_EXERCISE AIM_
Duplicate the part of the thread below on dividing complex numbers in polar form that opens with the words containing "Need help dividing" and closes with "v^-1 = (1/2M)cis(-pi/4)".

***** SELECTION

Question

Need help dividing complex number into polar form

Answer 1

I got up to 5cis(2pi/3-pi/4) but idk how 2pi-pi = 5pi?

Answer 2

v^-1 and then you can add the angles

v^-1 = (1/2M)cis(-pi/4)

Answer 3

w/v = w*(v^-1)

Answer 4

Sorry, I don't understand?

Answer 5

\[v^{-1}=\frac{ 1 }{ 2M }cis \left( -\frac{ \pi }{ 4 } \right)\]
\[\frac{ w }{ v }=w\cdot v^{-1}=10M cis \left( \frac{ 2\pi }{ 3 } \right)\cdot \frac{ 1 }{ 2M }cis \left( -\frac{ \pi }{ 4 } \right)\]

Answer 6

Yeah, and I got 5cis (2pi/3 - pi/4)

Answer 7

and the answer is 5cis(5pi/4) but I don't understand how to get the 5pi?

Answer 8

cis? you mean cos right

Answer 9

\[5cis \left( \frac{ 2\pi }{ 3 }-\frac{ \pi }{ 4 } \right)=5 cis \left( \frac{ 8\pi }{ 12 }-\frac{ 3\pi }{ 12 } \right)\]

Answer 10

@UsukiDoll The question says cis

Answer 11

what?

Answer 12

oh wow gotta be a typo

Answer 13

cos + i sin

Answer 14

cis = cos + i sin

Answer 15

ha ha very funny

Answer 16

cuz I sign x)

Answer 17

@pgpilot326 why is 2pi and pi equal to 8pi and 3pi?

**********
***** PROVIDED INFORMATION

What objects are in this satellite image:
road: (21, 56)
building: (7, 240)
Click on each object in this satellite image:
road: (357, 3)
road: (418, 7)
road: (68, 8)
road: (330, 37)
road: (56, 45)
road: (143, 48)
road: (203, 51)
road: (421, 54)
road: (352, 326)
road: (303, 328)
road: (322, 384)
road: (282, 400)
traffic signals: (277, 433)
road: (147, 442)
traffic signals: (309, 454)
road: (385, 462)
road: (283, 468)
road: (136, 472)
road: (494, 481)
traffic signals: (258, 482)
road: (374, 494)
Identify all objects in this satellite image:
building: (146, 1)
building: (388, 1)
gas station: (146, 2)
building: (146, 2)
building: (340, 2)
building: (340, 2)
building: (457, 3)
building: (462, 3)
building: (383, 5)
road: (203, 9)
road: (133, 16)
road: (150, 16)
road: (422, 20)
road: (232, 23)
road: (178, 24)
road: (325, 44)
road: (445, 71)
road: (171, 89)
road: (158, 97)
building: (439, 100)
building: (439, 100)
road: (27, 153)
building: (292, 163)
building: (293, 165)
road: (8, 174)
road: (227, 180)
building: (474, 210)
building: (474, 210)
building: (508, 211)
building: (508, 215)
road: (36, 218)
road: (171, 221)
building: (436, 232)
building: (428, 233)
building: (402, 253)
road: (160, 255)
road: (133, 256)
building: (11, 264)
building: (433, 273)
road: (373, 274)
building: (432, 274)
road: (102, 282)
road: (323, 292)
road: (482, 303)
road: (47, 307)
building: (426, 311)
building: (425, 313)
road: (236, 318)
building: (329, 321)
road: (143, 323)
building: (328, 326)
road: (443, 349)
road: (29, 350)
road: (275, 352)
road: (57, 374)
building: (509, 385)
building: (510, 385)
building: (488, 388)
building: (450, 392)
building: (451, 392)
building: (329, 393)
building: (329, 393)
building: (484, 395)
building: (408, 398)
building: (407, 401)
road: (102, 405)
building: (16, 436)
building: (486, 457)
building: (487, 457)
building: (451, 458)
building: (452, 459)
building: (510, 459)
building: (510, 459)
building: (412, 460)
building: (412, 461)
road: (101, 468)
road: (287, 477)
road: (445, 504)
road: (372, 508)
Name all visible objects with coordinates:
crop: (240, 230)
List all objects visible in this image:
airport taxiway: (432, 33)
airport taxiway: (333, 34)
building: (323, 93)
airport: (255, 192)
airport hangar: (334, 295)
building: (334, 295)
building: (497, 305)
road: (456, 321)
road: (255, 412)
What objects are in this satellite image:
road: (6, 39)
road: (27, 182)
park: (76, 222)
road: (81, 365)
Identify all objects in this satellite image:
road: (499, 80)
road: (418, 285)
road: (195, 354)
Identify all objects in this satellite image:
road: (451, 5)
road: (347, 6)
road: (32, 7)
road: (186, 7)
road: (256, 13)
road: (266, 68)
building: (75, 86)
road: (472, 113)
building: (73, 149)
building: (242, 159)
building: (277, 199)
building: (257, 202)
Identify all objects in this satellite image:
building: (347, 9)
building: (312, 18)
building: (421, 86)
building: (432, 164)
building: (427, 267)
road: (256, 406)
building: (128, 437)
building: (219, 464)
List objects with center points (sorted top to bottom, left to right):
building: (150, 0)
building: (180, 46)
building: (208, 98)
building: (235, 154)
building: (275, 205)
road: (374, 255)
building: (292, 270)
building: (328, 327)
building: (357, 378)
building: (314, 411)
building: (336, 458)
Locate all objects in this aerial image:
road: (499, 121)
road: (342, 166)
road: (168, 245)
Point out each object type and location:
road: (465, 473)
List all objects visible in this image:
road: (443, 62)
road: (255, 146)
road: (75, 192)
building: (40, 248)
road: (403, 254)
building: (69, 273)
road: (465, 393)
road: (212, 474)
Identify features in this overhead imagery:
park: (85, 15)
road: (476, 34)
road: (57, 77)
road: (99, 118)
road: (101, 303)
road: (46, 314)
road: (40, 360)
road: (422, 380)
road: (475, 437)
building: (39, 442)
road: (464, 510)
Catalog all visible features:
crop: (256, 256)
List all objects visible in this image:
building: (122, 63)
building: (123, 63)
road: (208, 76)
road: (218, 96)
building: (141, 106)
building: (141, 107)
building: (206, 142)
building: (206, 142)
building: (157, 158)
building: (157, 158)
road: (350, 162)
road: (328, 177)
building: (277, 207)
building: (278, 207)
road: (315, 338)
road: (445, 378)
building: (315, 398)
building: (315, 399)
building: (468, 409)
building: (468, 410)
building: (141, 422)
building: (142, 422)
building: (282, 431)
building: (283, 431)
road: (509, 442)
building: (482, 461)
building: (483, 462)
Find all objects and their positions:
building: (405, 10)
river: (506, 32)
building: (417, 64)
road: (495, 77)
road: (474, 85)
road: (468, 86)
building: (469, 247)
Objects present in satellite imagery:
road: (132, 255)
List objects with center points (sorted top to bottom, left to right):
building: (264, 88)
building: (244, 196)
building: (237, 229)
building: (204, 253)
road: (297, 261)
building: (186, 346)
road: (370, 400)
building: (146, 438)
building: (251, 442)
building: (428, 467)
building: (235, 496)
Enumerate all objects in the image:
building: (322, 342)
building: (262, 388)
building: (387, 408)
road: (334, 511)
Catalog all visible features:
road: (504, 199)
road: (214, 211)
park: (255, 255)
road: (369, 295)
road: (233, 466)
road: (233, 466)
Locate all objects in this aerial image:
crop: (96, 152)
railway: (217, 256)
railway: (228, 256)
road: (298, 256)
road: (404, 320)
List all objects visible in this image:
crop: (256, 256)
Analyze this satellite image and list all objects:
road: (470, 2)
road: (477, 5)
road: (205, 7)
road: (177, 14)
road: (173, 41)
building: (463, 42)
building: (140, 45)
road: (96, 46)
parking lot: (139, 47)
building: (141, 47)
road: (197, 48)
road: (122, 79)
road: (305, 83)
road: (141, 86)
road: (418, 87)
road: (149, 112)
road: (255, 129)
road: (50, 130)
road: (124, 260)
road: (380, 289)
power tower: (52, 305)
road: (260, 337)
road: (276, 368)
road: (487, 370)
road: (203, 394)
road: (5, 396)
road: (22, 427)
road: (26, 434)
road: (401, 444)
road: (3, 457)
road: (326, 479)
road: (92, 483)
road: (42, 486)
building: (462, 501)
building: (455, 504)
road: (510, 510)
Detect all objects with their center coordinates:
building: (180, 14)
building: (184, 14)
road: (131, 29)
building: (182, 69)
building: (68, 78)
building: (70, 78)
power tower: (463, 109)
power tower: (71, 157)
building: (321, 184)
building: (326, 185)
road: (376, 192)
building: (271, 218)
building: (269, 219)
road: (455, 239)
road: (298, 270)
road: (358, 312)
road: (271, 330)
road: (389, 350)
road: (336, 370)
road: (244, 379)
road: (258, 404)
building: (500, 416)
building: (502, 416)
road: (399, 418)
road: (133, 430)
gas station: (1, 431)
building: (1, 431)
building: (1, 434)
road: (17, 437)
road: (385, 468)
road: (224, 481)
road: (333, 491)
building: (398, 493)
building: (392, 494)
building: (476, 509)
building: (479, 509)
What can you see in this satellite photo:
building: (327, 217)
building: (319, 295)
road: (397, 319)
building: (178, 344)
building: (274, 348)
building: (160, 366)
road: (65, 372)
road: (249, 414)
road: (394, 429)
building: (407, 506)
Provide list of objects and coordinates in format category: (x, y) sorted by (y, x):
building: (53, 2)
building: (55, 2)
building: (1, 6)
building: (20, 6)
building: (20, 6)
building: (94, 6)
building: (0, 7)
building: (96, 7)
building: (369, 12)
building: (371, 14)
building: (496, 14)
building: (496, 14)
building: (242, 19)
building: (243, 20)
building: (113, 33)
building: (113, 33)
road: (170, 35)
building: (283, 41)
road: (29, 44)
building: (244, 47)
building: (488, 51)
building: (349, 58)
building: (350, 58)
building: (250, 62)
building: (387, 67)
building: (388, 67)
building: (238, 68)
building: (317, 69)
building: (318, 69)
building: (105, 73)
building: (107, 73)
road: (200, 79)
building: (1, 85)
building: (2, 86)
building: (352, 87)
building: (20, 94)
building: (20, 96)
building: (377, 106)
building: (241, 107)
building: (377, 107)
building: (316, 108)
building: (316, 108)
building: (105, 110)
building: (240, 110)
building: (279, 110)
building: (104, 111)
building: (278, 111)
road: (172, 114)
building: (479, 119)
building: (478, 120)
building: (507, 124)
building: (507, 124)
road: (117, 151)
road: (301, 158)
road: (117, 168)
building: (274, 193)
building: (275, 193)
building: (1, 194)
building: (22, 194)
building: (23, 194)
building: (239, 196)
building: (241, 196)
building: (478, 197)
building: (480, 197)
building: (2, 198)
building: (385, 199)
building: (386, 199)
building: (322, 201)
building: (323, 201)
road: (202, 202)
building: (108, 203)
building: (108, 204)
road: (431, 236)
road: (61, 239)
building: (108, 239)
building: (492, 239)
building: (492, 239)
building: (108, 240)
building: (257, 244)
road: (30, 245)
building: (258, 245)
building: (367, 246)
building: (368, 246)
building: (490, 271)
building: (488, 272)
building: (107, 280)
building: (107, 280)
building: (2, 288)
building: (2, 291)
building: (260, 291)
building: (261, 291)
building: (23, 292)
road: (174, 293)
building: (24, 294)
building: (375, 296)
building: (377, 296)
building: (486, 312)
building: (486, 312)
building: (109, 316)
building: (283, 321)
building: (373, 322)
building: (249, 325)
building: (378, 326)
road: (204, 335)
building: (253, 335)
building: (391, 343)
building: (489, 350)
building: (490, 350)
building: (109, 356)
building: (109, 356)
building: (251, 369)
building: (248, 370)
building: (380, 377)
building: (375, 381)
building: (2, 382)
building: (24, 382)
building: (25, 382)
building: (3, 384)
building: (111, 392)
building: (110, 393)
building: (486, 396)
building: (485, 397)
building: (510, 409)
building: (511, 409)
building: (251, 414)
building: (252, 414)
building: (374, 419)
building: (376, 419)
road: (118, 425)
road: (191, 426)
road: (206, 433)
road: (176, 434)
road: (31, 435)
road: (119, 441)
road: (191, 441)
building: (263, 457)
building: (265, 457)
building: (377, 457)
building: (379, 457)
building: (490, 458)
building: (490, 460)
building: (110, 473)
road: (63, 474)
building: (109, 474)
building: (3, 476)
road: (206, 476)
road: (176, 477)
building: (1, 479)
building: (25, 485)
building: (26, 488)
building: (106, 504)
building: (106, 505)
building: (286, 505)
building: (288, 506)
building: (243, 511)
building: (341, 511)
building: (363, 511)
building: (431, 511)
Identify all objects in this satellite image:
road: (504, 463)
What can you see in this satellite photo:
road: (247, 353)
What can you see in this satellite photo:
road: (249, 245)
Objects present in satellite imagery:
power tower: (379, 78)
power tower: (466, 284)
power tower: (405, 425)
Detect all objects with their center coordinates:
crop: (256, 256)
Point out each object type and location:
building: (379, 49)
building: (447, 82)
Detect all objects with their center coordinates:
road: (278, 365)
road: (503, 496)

**********

_OUTPUT FOR THIS TASK_
Need help dividing complex number into polar form

Answer 1

I got up to 5cis(2pi/3-pi/4) but idk how 2pi-pi = 5pi?

Answer 2

v^-1 and then you can add the angles

v^-1 = (1/2M)cis(-pi/4)